Price £1,383.00 including VAT and Delivery

Unique URL to re-configure : https://www.pcspecialist.co.uk/saved-configurations/amd-am4-pc/PhQED7ZFYF/

The same build with a Quadro P2000 instead takes you to a little over £1500 and with a P4000 to just under £2000. Keeping the GTX1060 in this build but getting 64GB of RAM takes you to just over £1600.

In terms of case, it is very much personal preference. I picked something fairly basic but it will be perfectly adequate for the job and will have no problems keeping a hard-working PC cool even when CPU and GPU are maxed out.

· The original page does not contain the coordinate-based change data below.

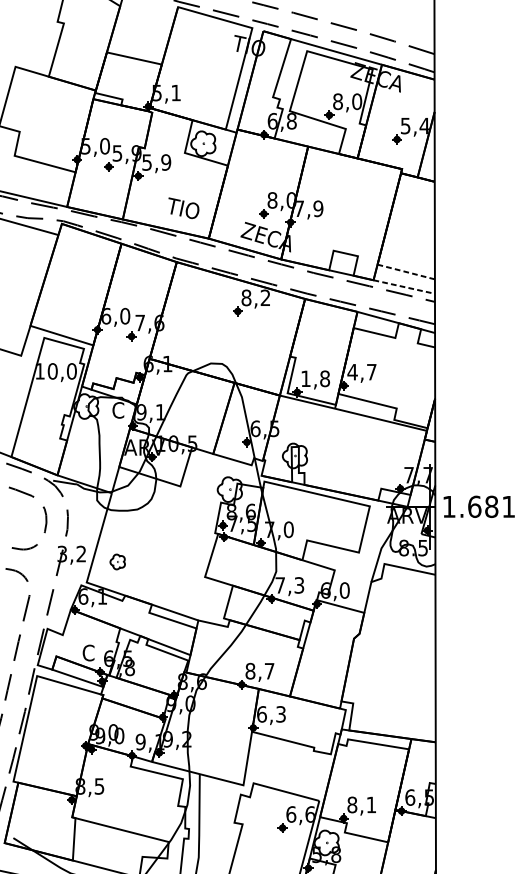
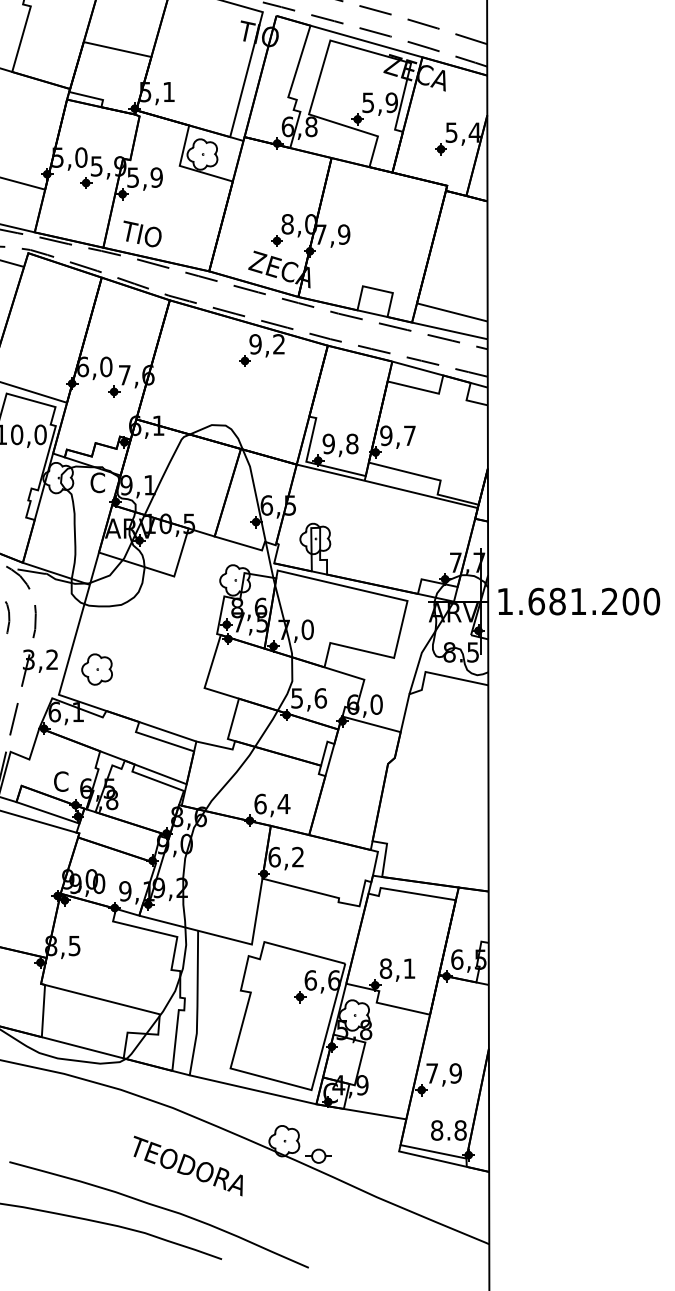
text: (347, 101) -> (380, 102), 8,0 -> 5,9
text: (183, 207) -> (142, 233), moved
line: (405, 272) -> (451, 312), dashed -> solid
line: (403, 286) -> (449, 330), dashed -> solid
text: (246, 298) -> (255, 344), 8,2 -> 9,2
text: (351, 371) -> (385, 435), 4,7 -> 9,7
text: (305, 378) -> (328, 443), 1,8 -> 9,8
part: (117, 561) -> (96, 669), size x1.67
text: (290, 585) -> (309, 698), 7,3 -> 5,6
text: (260, 670) -> (272, 803), 8,7 -> 6,4
text: (280, 714) -> (297, 857), 6,3 -> 6,2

A M.2 SATA for you OS and programs and you could additionally use this as a scratch disk for files being processed. Once complete they could be moved off onto a HDD and it just becomes a case of how much space do you need and whether you want to keep that internally on a second storage device.

The higher end AMD CPUs come with perfectly decent coolers so the standard one would be fine for high workloads and is quiet.

A lot comes down to whether you are better off with a Quadro card. Consumer grade cards do a good job as co-processors and so the 1060 might do the job perfectly well. There's perhaps a case for suggesting the RTX2070 instead of a Quadro too.

Certainly a few things to consider there.